(EXERCISE REQUIREMENTS):
Shorten the paragraph in the Java stream thread that begins "From the standpoint of the Java runtime", keeping its main facts.

217

Is it possible to cast a stream in Java 8? Say I have a list of objects, I can do something like this to filter out all the additional objects:

Stream.of(objects).filter(c -> c instanceof Client)

After this though, if I want to do something with the clients I would need to cast each of them:

Stream.of(objects).filter(c -> c instanceof Client)
    .map(c -> ((Client) c).getID()).forEach(System.out::println);

This looks a little ugly. Is it possible to cast an entire stream to a different type? Like cast Stream<Object> to a Stream<Client>?

Please ignore the fact that doing things like this would probably mean bad design. We do stuff like this in my computer science class, so I was looking into the new features of java 8 and was curious if this was possible.

1
  • 3
    From the standpoint of the Java runtime the two Stream types are the same already, so no cast is required. The trick is to sneak it past the compiler. (That is, assuming it makes any sense to do so.)
    – Hot Licks
    Mar 19, 2014 at 16:23

7 Answers 7

385

I don't think there is a way to do that out-of-the-box. A possibly cleaner solution would be:

Stream.of(objects)
    .filter(c -> c instanceof Client)
    .map(c -> (Client) c)
    .map(Client::getID)
    .forEach(System.out::println);

or, as suggested in the comments, you could use the cast method - the former may be easier to read though:

Stream.of(objects)
    .filter(Client.class::isInstance)
    .map(Client.class::cast)
    .map(Client::getID)
    .forEach(System.out::println);
6
  • This is pretty much what I was looking for. I guess I overlooked that casting it to Client in map would return a Stream<Client>. Thanks!
    – Phiction
    Mar 19, 2014 at 16:35
  • +1 interesting new ways, although they risk to get in spaghetti-code of a new-generation type (horizontal, not vertical)
    – robermann
    Mar 20, 2014 at 8:44
  • @LordOfThePigs Yes it works although I am not sure if the code gets clearer. I have added the idea to my answer.
    – assylias
    Jun 22, 2014 at 22:38
  • 51
    You could "simplify" the instanceOf filter with: Stream.of(objects).filter(Client.class::isInstance).[...] Nov 26, 2014 at 21:43
  • 1
    @T3rm1 when you work with raw types, many things become more difficult...
    – assylias
    Feb 2, 2021 at 17:51
19

Along the lines of ggovan's answer, I do this as follows:

/**
 * Provides various high-order functions.
 */
public final class F {
    /**
     * When the returned {@code Function} is passed as an argument to
     * {@link Stream#flatMap}, the result is a stream of instances of
     * {@code cls}.

(Saved entries):
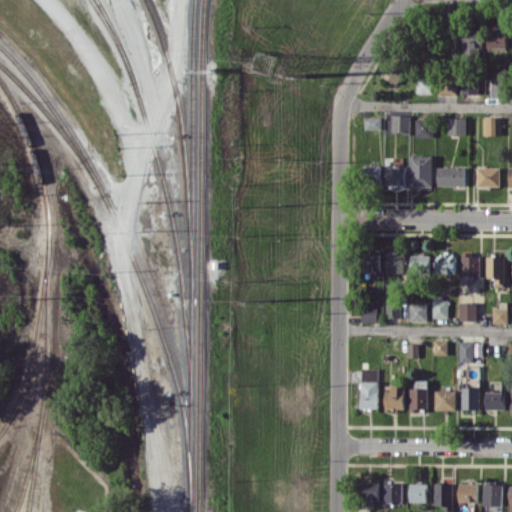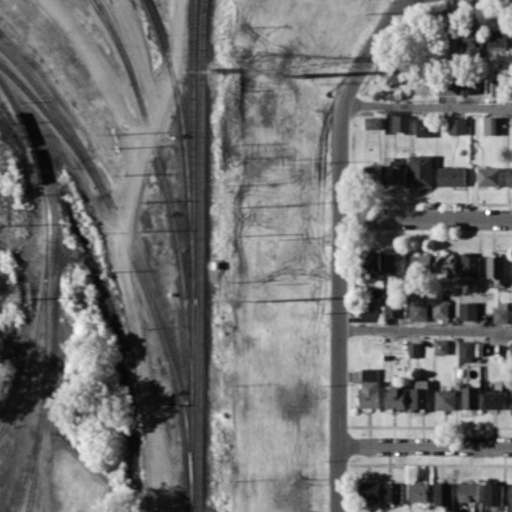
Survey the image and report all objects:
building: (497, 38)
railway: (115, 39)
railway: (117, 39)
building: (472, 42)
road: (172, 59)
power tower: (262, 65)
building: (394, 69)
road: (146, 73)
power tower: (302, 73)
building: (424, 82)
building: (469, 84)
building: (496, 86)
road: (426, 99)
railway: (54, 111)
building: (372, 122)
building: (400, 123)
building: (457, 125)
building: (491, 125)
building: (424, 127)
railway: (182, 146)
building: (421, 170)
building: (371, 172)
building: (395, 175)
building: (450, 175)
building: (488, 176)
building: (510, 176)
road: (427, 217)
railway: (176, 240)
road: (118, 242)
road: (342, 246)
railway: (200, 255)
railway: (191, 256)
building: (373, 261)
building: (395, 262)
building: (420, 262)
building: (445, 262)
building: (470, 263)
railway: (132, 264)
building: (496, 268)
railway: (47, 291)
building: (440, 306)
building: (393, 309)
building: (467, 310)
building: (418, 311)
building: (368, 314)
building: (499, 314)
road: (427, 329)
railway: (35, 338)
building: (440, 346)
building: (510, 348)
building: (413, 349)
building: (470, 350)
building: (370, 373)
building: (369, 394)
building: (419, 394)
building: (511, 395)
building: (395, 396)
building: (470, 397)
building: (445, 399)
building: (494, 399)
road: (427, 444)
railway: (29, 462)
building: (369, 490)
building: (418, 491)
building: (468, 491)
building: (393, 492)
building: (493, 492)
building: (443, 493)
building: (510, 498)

(FINAL RESULT):
The Java runtime already treats the two Stream types as the same, so no cast is needed. The challenge is getting it past the compiler, if doing so makes sense at all.